**WORK INSTRUCTIONS**
Tally the lines below that include "ankle" and give only the total.

**SOURCE DATA**
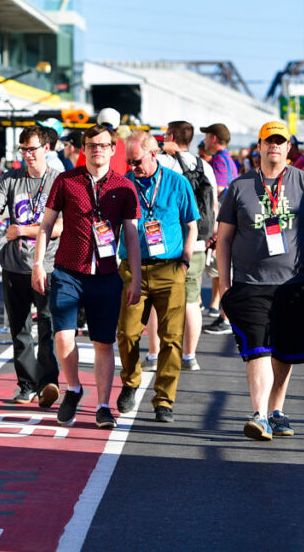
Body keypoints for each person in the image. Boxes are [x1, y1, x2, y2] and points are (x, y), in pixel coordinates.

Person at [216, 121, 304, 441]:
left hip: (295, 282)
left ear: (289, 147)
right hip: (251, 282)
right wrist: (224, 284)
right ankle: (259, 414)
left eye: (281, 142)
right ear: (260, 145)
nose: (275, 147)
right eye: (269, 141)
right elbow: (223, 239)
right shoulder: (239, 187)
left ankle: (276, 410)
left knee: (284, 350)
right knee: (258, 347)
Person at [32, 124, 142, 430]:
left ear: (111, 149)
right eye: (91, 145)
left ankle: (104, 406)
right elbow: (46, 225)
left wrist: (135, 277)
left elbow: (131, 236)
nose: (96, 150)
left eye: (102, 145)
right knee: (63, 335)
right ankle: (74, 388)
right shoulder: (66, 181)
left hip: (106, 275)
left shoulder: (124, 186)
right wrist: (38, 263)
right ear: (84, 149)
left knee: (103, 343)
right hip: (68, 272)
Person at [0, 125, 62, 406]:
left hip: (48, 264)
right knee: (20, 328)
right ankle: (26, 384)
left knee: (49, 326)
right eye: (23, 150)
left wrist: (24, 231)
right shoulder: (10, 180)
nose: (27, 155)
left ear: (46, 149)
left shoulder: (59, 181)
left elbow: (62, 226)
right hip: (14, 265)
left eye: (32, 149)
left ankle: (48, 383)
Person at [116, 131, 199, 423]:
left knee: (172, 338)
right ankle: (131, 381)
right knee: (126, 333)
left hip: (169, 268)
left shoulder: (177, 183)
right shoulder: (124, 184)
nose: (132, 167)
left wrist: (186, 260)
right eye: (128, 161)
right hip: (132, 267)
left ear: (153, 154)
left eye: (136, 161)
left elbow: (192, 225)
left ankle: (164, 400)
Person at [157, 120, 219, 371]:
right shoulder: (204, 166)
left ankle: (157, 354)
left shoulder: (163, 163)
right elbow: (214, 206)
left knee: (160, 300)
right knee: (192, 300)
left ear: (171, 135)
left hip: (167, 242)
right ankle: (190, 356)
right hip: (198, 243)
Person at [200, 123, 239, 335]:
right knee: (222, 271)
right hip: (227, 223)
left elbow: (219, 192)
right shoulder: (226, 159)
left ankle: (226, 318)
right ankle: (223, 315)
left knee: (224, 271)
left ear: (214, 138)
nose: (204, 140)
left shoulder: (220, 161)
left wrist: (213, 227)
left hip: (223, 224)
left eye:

**ANSWER FOR THIS EXERCISE**
12